Health care stocks made some of the strongest gains. UnitedHealth Group rose 1.7% and Humana rose 2.6%.

Technology stocks reversed course from the past few days and broadly fell. Apple and Broadcom were the heaviest weights holding the sector down. Apple is among several big technology companies being asked for documents as part of a Congressional antitrust investigation.

Chipmakers fell broadly after Broadcom warned that demand remains weak and couldn’t project when it will pick up again.

Optimism has been building on Wall Street all week as the U.S. and China make conciliatory gestures on trade a month ahead of planned negotiations. The week marks a stark contrast to the entire month of August, when both nations made increasingly damaging retaliatory moves to escalate the dispute that has threatened to slow global economic growth and potentially prompt a recession.

Investors are also closely watching the latest economic data. The Commerce Department’s retail sales report beat economists’ forecasts, but showed that consumers are becoming more cautious. The increase came from auto sales. Without those sales, spending was flat for the first time since February.

KEEPING SCORE: The S&P 500 index rose 0.1% as of 11:50 a.m. Eastern time. The Dow Jones Industrial Average rose 56 points, or 0.2%, to 27,236. The technology heavy Nasdaq fell 0.1%. The Russell 2000 index of smaller-company stocks rose 0.4%.

WINNING WEEK: The broader market is coasting toward another weekly gain and the S&P moved closer to its all-time high of 3,025.86 set on July 26. But, smaller-company stocks are set to be the big winners this week. The Russell is up 5.1%, far outpacing the Nasdaq’s 1% increase and the S&P 500’s 1.1% gain.

The smaller, U.S.-focused companies in the Russell are seen as more insulated from the volatile swings in the U.S.-China trade war.

YIELDING GAINS: A steady rise in bond yields propelled bank stocks higher this week. The yield on the 10-year Treasury note is up more than 30 basis points from 1.55% late last week as investors grow more confident about economic growth amid easing trade war tensions. JPMorgan is up 6.4% and Bank of America gained 8.8% this week, far outpacing the broader market.

STALE CHIPS: Broadcom fell 3.6% after the chipmaker reaffirmed its already disappointing revenue forecast for the year. The company said demand “bottomed out”, but will remain weak because of an “uncertain environment.” Broadcom gets about 48% of its revenue from China.

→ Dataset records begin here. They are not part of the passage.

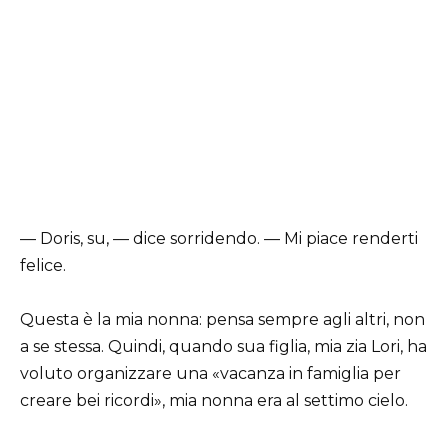
— Doris, su, — dice sorridendo. — Mi piace renderti
felice.
Questa è la mia nonna: pensa sempre agli altri, non
a se stessa. Quindi, quando sua figlia, mia zia Lori, ha
voluto organizzare una «vacanza in famiglia per
creare bei ricordi», mia nonna era al settimo cielo.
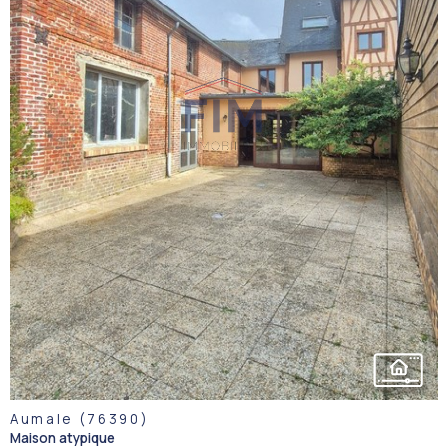
VOIR LE
BIEN
Aumale (76390)
Maison atypique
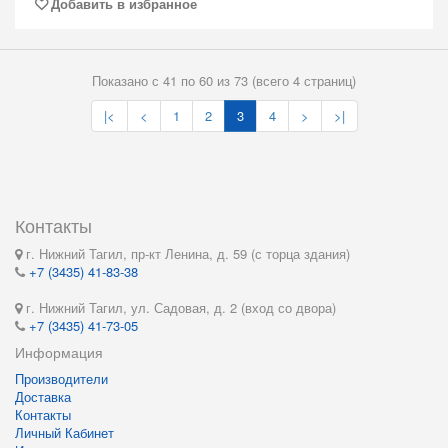
Добавить в избранное
Показано с 41 по 60 из 73 (всего 4 страниц)
|<
<
1
2
3
4
>
>|
Контакты
г. Нижний Тагил, пр-кт Ленина, д. 59 (с торца здания)
+7 (3435) 41-83-38
г. Нижний Тагил, ул. Садовая, д. 2 (вход со двора)
+7 (3435) 41-73-05
Информация
Производители
Доставка
Контакты
Личный Кабинет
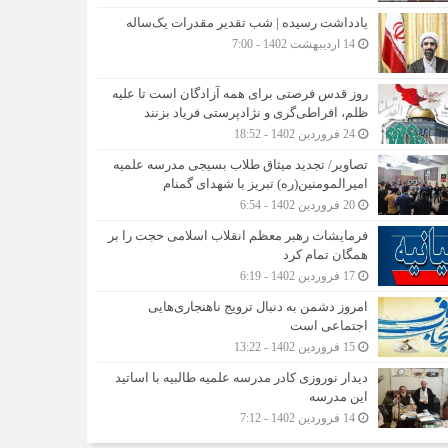
یادداشت رسیده | شب تقدیر مقدرات یک‌ساله
14 اردیبهشت 1402 - 7:00
روز قدس فرصتی برای همه آزادگان است تا علیه
ظلم، افراطی‌گری و نژادپرستی فریاد بزنند
24 فروردین 1402 - 18:52
تصاویر/ تجدید میثاق طلاب بسیجی مدرسه علمیه
امیرالمومنین(ره) تبریز با شهدای گمنام
20 فروردین 1402 - 6:54
فرمایشات رهبر معظم انقلاب اسلامی حجت را بر
همگان تمام کرد
17 فروردین 1402 - 6:19
امروز دشمن به دنبال ترویج ناهنجاری‌هایی
اجتماعی است
15 فروردین 1402 - 13:22
دیدار نوروزی کادر مدرسه علمیه طالبیه با اساتید
این مدرسه
14 فروردین 1402 - 7:12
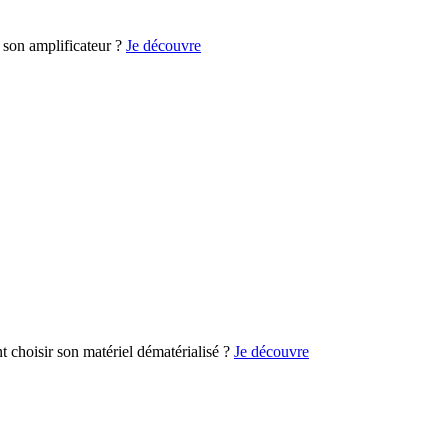
son amplificateur ?
Je découvre
choisir son matériel dématérialisé ?
Je découvre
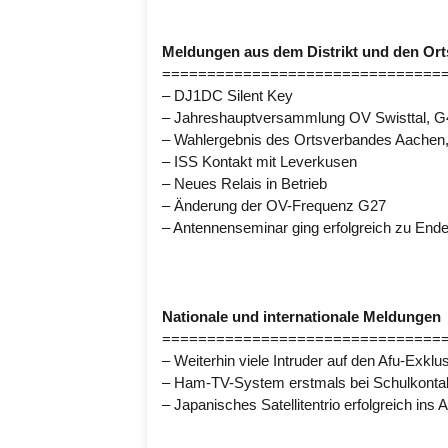
Meldungen aus dem Distrikt und den Or
===============================
– DJ1DC Silent Key
– Jahreshauptversammlung OV Swisttal, G
– Wahlergebnis des Ortsverbandes Aachen
– ISS Kontakt mit Leverkusen
– Neues Relais in Betrieb
– Änderung der OV-Frequenz G27
– Antennenseminar ging erfolgreich zu End
Nationale und internationale Meldungen
===============================
– Weiterhin viele Intruder auf den Afu-Exkl
– Ham-TV-System erstmals bei Schulkontak
– Japanisches Satellitentrio erfolgreich ins A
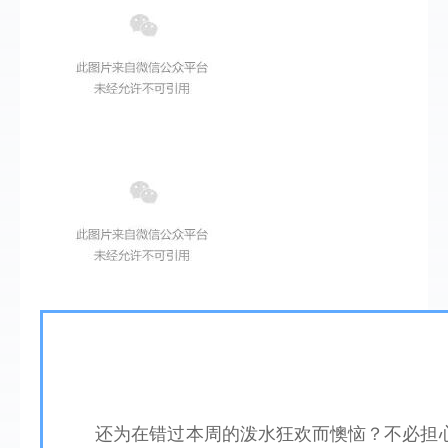
  还为在错过本周的泼水狂欢而懊恼？不必担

OVERSEAS: Stocks in Europe moved broadly higher amid the latest developments in Britain’s planned exit from the European Union. British Prime Minister Boris Johnson and European Commission President Jean-Claude Juncker will hold face-to-face talks next week in a bid to break the impasse on a potential deal. Britain could experience a bumpy economic road if it exits the European Union on Oct. 31 without a deal on trade and other issues.

Asian stocks also moved broadly higher.